When art blogger Andrew Russeth stepped on a mosaic of famed 1960's Parks Commissioner Robert Moses in Queens' Flushing Meadows Corona Park, he stepped right into a 45-year-old controversy involving pop artist and icon Andy Warhol. The story of Warhol's connection to Moses, the World's Fair and the 1998 mosaic that links them together is a plot studded with big names and big question marks—eat your heart out, Da Vinci Code.

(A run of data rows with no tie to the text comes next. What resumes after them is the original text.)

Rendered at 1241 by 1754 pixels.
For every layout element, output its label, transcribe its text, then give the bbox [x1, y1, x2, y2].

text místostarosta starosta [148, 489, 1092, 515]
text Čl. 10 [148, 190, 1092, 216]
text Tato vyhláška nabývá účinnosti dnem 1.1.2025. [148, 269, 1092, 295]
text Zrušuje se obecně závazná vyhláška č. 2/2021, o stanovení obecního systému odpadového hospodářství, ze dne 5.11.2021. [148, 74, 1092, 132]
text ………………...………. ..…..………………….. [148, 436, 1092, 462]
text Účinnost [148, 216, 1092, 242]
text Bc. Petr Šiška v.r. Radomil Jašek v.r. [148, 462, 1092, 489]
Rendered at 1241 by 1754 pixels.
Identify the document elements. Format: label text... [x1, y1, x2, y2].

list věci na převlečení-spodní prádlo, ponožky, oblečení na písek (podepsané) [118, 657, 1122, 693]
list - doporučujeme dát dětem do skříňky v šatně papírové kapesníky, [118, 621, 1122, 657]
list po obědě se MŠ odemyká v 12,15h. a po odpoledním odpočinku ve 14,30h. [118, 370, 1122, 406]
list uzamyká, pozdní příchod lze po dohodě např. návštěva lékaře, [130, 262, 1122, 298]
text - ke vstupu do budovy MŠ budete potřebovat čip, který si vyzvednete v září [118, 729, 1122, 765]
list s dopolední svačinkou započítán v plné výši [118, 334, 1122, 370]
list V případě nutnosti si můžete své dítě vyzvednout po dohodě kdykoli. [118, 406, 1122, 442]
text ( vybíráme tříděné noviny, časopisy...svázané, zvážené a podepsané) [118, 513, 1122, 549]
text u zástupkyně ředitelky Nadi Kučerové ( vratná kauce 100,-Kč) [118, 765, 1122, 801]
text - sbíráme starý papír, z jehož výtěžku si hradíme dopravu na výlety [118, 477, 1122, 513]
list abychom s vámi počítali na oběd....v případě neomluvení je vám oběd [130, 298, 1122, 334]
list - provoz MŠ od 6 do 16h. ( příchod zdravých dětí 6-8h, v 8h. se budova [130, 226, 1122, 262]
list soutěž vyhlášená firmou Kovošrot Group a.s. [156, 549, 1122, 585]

In his blog post for ARTINFO, Russeth explains that architect Phillip Johnson commissioned Warhol and nine other artists to decorate the New York State Pavilion he built for the 1964-65 World's Fair, in what is now Flushing Meadows Corona Park. In a story steeped in a mystery of its own, Warhol got his hands on a copy of an internal document from the New York City Police Department with photos of the 13 most wanted men in New York City, which he then turned into a mural for Johnson's pavilion.

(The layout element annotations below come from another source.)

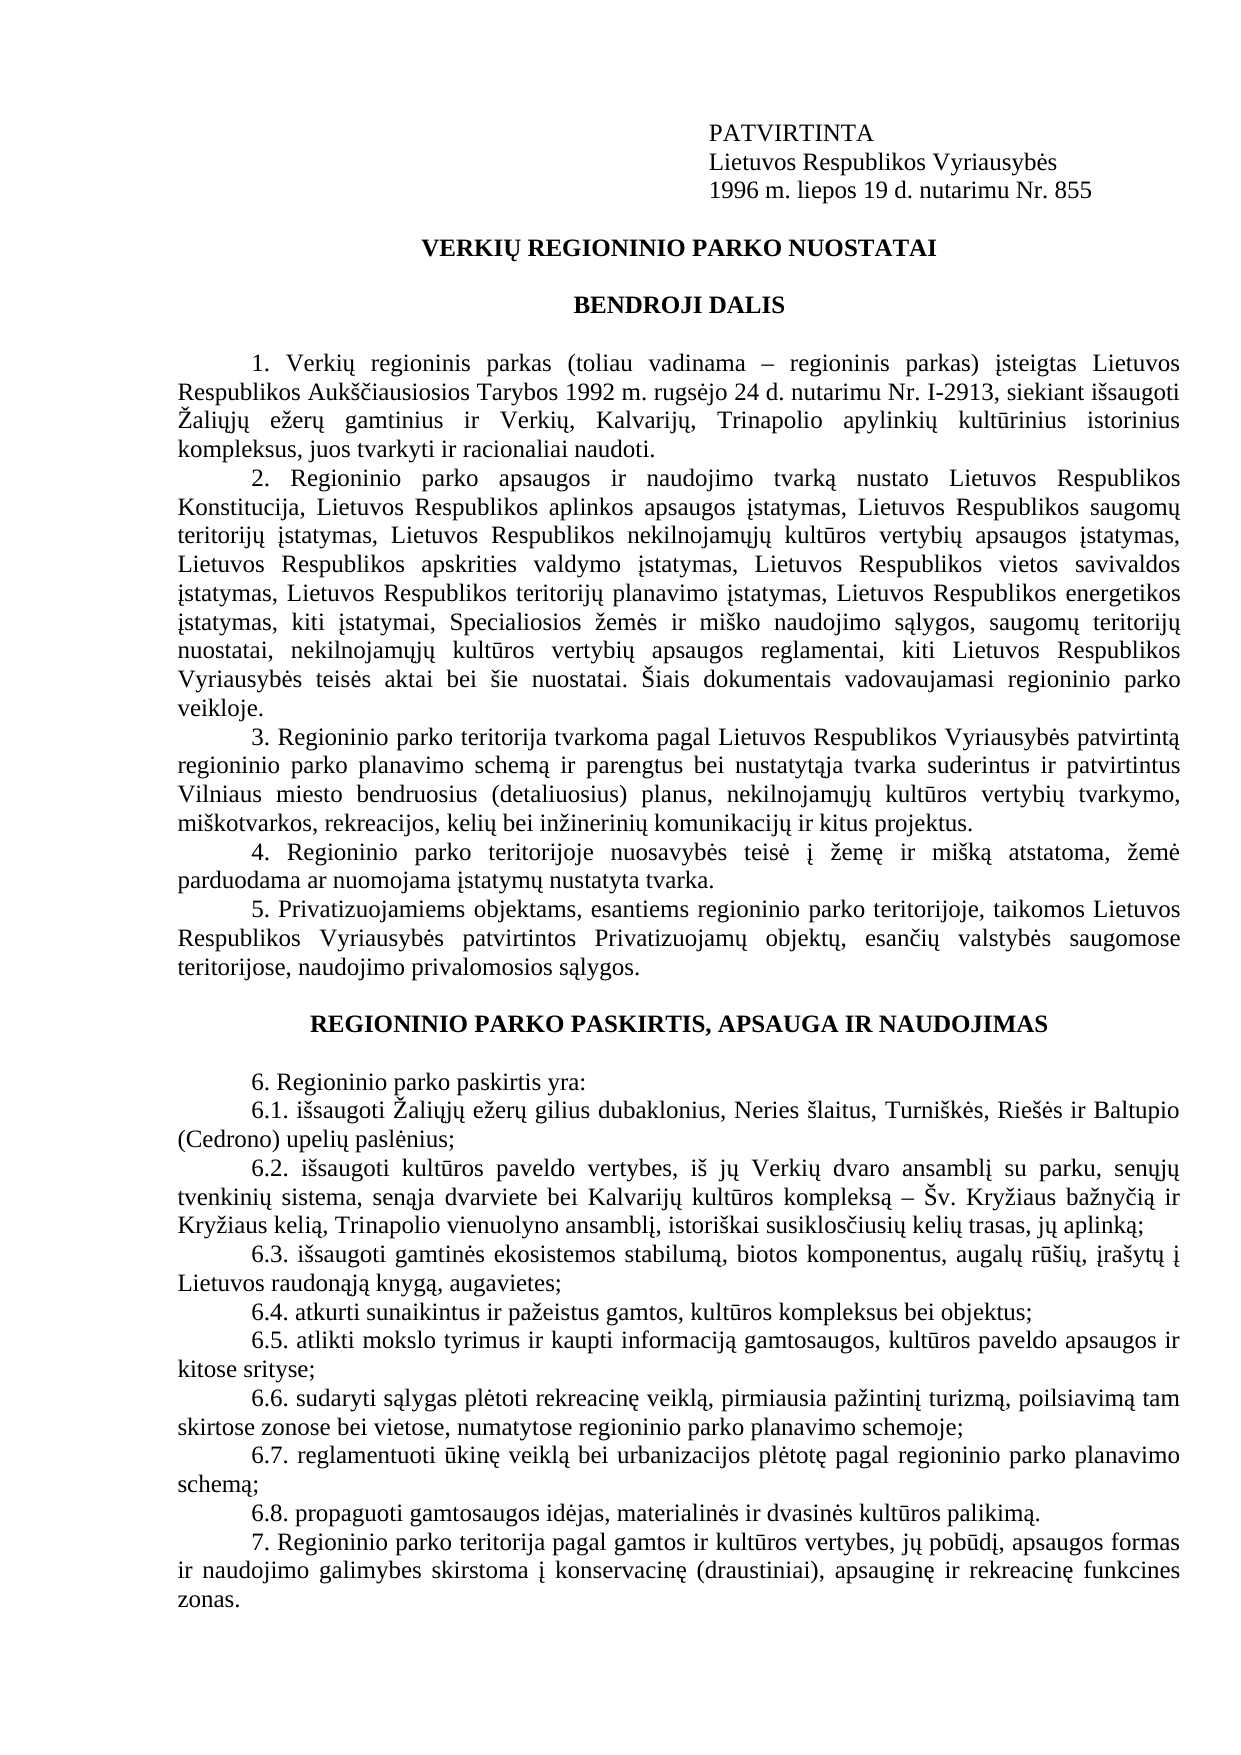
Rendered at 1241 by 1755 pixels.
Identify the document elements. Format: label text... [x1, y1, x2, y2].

text Verkių regioninio parko nuostatai [177, 233, 1181, 262]
text 2. Regioninio parko apsaugos ir naudojimo tvarką nustato Lietuvos Respublikos Konstitucija, Lietuvos Respublikos aplinkos apsaugos įstatymas, Lietuvos Respublikos saugomų teritorijų įstatymas, Lietuvos Respublikos nekilnojamųjų kultūros vertybių apsaugos įstatymas, Lietuvos Respublikos apskrities valdymo įstatymas, Lietuvos Respublikos vietos savivaldos įstatymas, Lietuvos Respublikos teritorijų planavimo įstatymas, Lietuvos Respublikos energetikos įstatymas, kiti įstatymai, Specialiosios žemės ir miško naudojimo sąlygos, saugomų teritorijų nuostatai, nekilnojamųjų kultūros vertybių apsaugos reglamentai, kiti Lietuvos Respublikos Vyriausybės teisės aktai bei šie nuostatai. Šiais dokumentais vadovaujamasi regioninio parko veikloje. [177, 463, 1181, 722]
text 6.2. išsaugoti kultūros paveldo vertybes, iš jų Verkių dvaro ansamblį su parku, senųjų tvenkinių sistema, senąja dvarviete bei Kalvarijų kultūros kompleksą – Šv. Kryžiaus bažnyčią ir Kryžiaus kelią, Trinapolio vienuolyno ansamblį, istoriškai susiklosčiusių kelių trasas, jų aplinką; [177, 1153, 1181, 1239]
text 6.8. propaguoti gamtosaugos idėjas, materialinės ir dvasinės kultūros palikimą. [177, 1498, 1181, 1527]
text 5. Privatizuojamiems objektams, esantiems regioninio parko teritorijoje, taikomos Lietuvos Respublikos Vyriausybės patvirtintos Privatizuojamų objektų, esančių valstybės saugomose teritorijose, naudojimo privalomosios sąlygos. [177, 894, 1181, 981]
text 6.4. atkurti sunaikintus ir pažeistus gamtos, kultūros kompleksus bei objektus; [177, 1297, 1181, 1326]
text 1. Verkių regioninis parkas (toliau vadinama – regioninis parkas) įsteigtas Lietuvos Respublikos Aukščiausiosios Tarybos 1992 m. rugsėjo 24 d. nutarimu Nr. I-2913, siekiant išsaugoti Žaliųjų ežerų gamtinius ir Verkių, Kalvarijų, Trinapolio apylinkių kultūrinius istorinius kompleksus, juos tvarkyti ir racionaliai naudoti. [177, 348, 1181, 463]
text 3. Regioninio parko teritorija tvarkoma pagal Lietuvos Respublikos Vyriausybės patvirtintą regioninio parko planavimo schemą ir parengtus bei nustatytąja tvarka suderintus ir patvirtintus Vilniaus miesto bendruosius (detaliuosius) planus, nekilnojamųjų kultūros vertybių tvarkymo, miškotvarkos, rekreacijos, kelių bei inžinerinių komunikacijų ir kitus projektus. [177, 722, 1181, 837]
text 6.1. išsaugoti Žaliųjų ežerų gilius dubaklonius, Neries šlaitus, Turniškės, Riešės ir Baltupio (Cedrono) upelių paslėnius; [177, 1096, 1181, 1153]
text Lietuvos Respublikos Vyriausybės [177, 147, 1181, 176]
text 6.5. atlikti mokslo tyrimus ir kaupti informaciją gamtosaugos, kultūros paveldo apsaugos ir kitose srityse; [177, 1326, 1181, 1383]
text 6. Regioninio parko paskirtis yra: [177, 1067, 1181, 1096]
text Bendroji dalis [177, 291, 1181, 319]
text 6.3. išsaugoti gamtinės ekosistemos stabilumą, biotos komponentus, augalų rūšių, įrašytų į Lietuvos raudonąją knygą, augavietes; [177, 1239, 1181, 1297]
text PATVIRTINTA [177, 118, 1181, 147]
text Regioninio parko paskirtis, apsauga ir naudojimas [177, 1009, 1181, 1038]
text 4. Regioninio parko teritorijoje nuosavybės teisė į žemę ir mišką atstatoma, žemė parduodama ar nuomojama įstatymų nustatyta tvarka. [177, 837, 1181, 894]
text 6.6. sudaryti sąlygas plėtoti rekreacinę veiklą, pirmiausia pažintinį turizmą, poilsiavimą tam skirtose zonose bei vietose, numatytose regioninio parko planavimo schemoje; [177, 1383, 1181, 1441]
text 6.7. reglamentuoti ūkinę veiklą bei urbanizacijos plėtotę pagal regioninio parko planavimo schemą; [177, 1441, 1181, 1498]
text 7. Regioninio parko teritorija pagal gamtos ir kultūros vertybes, jų pobūdį, apsaugos formas ir naudojimo galimybes skirstoma į konservacinę (draustiniai), apsauginę ir rekreacinę funkcines zonas. [177, 1527, 1181, 1613]
text 1996 m. liepos 19 d. nutarimu Nr. 855 [177, 176, 1181, 204]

Though Warhol's mural did go up, it was only a few days before it was covered in silver paint, then shrouded in a tarp and eventually removed.
"There are all these conflicting stories," Russeth says, about why the mural was taken down. Some news articles from the era quote Warhol's gallerist as saying that Warhol himself wasn't happy with the mural. Later reports cite then-New York Governor Nelson A. Rockefeller objecting to the mural's depiction of 13 Italian-Americans as criminals, some of whom had even been pardoned by the time the mural was on display.
"What the art historians have decided is that they were not pleased—the fair authorities—to have this depiction of the most wanted criminals in New York City being shown to a fair that was supposed to be celebrating progress, the future and the glory of New York in the 1960's," Russeth says.
Robert Moses, who was 26 years in office as Parks Commissioner, has his name on parkways from NYC to Niagara Falls, and is credited by the Parks Department for increasing the number of city playgrounds by nearly 85 percent. Moses stepped down as Commissioner to serve as President of the 1964 World's Fair, a project he backed with fervor, which made him the target for the mural Warhol suggested as a replacement to the Thirteen Most Wanted Men.
In a mischievous attempt at a coup de mural, Warhol silk-screened 25 images of Moses to make a replacement mural, a move that architect Johnson referred to as "thumbing his nose" at the fair's celebrated hero. The pavilion still stands today sans Warhol's mural, at which point Russeth's discovery of the mosaics last week in Queens comes into play.
The two mosaics he discovered, pictured below, are evidence that someone—the Parks Department hasn't identified the murals' creator—was attuned to the story of Warhol's mural controversy. "The weird thing is that it's labeled 'Robert Moses by Artist Andy Warhol 1964', but this was something installed in 1998," Russeth says. "Is this an in-joke, or is it taking Warhol and turning it into something he would probably not be pleased with?"
The depiction of Robert Moses in one of the mosaics (at right) is taken from Warhol's banned silk-screen project, while the other mosaic (at left) depicts the exact part of Johnson's pavilion where Warhol's mural lived for its brief existence.
The mystery mosaics in Queens have brought the Warhol controversy to the present, into this awkward-to-identify decade. As for the resolution of the mystery, the Parks Department is looking into it, Russeth is waiting to hear, and Dan Brown (author of The Da Vinci Code) likely has no idea.